(Extracted records)
┌──

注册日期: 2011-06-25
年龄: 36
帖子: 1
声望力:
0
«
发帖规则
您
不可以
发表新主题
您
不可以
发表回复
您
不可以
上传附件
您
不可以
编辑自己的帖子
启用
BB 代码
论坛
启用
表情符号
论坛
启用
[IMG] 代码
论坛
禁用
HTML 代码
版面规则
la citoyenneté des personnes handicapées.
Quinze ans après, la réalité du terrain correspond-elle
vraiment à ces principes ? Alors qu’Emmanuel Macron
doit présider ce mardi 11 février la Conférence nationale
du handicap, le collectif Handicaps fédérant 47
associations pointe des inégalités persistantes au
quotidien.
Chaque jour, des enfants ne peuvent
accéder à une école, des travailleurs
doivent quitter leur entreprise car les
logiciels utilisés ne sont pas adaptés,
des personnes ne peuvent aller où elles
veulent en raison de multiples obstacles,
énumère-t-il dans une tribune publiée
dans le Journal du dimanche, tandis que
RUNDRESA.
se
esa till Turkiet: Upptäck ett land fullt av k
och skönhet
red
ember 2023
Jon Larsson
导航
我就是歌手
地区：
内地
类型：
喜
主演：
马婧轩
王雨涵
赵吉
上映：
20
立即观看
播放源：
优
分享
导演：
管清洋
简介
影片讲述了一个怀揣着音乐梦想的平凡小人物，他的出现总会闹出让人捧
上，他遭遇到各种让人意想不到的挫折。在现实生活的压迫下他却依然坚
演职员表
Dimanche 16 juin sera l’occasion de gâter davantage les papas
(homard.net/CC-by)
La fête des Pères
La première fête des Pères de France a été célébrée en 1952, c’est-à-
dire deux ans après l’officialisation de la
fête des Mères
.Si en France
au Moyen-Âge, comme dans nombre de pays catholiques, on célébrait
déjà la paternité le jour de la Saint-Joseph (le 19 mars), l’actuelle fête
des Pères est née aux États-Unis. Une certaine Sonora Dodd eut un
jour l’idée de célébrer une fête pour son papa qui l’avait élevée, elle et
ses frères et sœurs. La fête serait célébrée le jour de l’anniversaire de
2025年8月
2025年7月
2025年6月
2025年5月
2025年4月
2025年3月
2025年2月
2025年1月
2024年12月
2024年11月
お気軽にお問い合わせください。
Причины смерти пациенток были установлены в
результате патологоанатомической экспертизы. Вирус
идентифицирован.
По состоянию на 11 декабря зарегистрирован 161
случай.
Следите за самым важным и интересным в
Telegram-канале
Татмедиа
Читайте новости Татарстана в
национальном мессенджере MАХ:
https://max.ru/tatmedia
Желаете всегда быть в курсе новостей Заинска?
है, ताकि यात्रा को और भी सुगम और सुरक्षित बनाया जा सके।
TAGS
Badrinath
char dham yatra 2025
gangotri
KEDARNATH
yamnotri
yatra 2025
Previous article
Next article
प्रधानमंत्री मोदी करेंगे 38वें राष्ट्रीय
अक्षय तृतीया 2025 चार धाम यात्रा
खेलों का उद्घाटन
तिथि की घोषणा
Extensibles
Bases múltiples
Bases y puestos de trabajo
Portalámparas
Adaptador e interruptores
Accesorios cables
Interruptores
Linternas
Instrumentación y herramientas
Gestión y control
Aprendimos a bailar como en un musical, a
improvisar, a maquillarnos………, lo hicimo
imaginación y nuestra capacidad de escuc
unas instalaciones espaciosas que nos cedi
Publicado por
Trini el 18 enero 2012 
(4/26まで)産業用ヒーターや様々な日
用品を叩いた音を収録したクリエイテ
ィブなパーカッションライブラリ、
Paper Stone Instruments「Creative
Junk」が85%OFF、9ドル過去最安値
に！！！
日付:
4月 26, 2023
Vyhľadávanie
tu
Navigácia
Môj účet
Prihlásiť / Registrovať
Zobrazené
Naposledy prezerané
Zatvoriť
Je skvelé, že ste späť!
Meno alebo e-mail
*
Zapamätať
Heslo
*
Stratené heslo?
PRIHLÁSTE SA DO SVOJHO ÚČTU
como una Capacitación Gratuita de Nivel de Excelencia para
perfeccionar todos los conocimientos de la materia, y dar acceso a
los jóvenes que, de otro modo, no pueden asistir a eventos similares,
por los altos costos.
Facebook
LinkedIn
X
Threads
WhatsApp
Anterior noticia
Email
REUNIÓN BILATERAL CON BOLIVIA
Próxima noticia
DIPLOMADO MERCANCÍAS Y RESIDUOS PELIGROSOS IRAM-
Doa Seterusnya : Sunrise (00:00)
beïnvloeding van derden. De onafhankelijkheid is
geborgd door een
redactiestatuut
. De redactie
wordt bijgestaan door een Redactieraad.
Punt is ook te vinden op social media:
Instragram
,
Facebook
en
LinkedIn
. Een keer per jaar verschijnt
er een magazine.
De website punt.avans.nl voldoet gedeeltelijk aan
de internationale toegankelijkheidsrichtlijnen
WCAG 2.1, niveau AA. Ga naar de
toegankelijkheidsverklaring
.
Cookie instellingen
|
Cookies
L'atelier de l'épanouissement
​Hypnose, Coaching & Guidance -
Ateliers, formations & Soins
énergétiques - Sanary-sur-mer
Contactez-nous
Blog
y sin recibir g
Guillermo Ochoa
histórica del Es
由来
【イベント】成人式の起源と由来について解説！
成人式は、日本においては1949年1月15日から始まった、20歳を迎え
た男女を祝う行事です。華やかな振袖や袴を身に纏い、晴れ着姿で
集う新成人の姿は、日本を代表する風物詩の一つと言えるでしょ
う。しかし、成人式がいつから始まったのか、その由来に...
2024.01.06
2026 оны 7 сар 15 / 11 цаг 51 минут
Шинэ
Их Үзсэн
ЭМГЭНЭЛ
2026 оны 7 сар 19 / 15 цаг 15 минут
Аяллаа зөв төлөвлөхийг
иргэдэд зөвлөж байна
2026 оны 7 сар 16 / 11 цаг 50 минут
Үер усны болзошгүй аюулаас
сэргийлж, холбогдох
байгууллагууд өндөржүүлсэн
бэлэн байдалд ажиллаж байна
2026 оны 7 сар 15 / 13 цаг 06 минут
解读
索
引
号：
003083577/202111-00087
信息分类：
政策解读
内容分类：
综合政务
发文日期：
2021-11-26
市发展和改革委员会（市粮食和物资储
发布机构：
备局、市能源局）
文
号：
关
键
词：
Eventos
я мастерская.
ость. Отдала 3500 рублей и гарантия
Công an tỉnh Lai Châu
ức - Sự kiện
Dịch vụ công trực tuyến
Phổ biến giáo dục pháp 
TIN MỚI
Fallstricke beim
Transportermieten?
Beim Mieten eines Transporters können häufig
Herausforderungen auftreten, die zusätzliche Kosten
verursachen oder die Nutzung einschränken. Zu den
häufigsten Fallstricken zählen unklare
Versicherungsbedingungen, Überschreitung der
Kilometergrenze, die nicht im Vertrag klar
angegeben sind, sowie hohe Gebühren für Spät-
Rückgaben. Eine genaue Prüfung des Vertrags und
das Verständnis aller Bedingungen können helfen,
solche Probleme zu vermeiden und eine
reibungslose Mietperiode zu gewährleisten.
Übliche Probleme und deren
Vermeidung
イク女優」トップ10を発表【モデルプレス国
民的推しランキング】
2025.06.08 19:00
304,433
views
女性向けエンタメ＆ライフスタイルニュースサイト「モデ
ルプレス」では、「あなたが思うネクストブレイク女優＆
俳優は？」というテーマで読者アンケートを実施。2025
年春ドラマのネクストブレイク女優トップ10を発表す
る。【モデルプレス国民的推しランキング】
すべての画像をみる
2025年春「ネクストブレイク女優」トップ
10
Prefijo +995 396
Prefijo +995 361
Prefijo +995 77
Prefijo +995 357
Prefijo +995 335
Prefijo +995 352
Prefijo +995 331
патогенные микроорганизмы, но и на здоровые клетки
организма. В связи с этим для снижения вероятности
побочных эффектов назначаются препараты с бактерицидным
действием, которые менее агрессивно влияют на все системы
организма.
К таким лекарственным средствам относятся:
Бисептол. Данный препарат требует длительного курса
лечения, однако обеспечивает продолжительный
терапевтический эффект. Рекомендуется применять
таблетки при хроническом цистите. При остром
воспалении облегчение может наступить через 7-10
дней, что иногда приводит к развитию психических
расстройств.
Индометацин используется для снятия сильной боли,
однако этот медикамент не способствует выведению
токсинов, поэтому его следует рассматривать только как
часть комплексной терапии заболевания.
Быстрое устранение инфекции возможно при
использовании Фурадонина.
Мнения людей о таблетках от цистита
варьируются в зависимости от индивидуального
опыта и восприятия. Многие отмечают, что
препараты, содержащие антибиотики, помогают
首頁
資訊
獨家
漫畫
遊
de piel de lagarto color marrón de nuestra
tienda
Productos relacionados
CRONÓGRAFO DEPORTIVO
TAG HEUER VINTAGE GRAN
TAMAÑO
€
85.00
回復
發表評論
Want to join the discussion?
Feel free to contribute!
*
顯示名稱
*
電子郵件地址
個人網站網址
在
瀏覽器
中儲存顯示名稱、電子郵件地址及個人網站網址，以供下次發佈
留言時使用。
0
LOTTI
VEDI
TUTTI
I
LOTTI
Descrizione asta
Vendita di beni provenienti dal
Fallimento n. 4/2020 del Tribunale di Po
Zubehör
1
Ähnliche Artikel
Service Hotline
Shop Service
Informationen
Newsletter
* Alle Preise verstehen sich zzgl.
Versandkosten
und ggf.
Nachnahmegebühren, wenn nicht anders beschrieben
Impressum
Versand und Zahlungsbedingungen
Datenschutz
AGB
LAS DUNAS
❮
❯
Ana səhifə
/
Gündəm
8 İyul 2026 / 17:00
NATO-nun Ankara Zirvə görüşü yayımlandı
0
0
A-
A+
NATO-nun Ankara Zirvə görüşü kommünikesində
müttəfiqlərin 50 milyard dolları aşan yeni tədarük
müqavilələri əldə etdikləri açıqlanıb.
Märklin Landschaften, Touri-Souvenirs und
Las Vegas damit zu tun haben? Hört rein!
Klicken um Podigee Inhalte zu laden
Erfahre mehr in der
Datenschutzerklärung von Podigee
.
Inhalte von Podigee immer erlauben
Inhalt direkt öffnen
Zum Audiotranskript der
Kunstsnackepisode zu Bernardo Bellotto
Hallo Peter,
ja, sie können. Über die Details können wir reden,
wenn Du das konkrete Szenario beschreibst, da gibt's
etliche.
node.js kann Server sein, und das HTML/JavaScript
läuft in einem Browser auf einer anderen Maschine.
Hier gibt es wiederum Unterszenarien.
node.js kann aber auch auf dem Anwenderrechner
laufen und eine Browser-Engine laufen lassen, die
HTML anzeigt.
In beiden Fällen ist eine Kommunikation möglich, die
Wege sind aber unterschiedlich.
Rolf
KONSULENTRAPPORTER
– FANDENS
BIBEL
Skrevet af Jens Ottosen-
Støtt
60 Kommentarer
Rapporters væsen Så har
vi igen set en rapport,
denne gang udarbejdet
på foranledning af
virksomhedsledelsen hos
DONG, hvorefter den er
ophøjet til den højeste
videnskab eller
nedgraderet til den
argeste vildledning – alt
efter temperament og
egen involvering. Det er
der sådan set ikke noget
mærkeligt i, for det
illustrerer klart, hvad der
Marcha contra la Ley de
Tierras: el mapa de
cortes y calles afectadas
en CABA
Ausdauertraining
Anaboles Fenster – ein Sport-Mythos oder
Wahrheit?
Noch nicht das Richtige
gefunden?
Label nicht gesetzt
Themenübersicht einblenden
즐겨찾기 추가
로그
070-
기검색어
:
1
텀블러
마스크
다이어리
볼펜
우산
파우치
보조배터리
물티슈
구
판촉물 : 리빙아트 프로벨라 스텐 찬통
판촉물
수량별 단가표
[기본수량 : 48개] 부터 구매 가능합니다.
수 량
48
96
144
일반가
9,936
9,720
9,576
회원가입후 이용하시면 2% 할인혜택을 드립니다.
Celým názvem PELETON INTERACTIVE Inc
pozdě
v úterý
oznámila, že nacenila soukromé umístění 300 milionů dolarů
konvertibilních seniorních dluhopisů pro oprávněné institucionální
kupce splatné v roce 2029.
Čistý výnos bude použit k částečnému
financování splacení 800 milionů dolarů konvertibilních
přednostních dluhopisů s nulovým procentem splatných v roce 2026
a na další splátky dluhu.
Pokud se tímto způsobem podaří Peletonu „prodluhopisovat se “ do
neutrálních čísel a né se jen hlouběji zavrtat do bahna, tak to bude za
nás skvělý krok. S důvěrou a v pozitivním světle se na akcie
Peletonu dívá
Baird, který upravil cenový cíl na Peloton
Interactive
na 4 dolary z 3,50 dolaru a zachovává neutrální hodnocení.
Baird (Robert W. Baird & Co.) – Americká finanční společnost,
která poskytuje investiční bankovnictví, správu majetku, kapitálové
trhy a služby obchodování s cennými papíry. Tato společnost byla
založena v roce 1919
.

└──

Please return a copy of each line in the entries that has the string "Peletonu".

Pokud se tímto způsobem podaří Peletonu „prodluhopisovat se “ do
Peletonu dívá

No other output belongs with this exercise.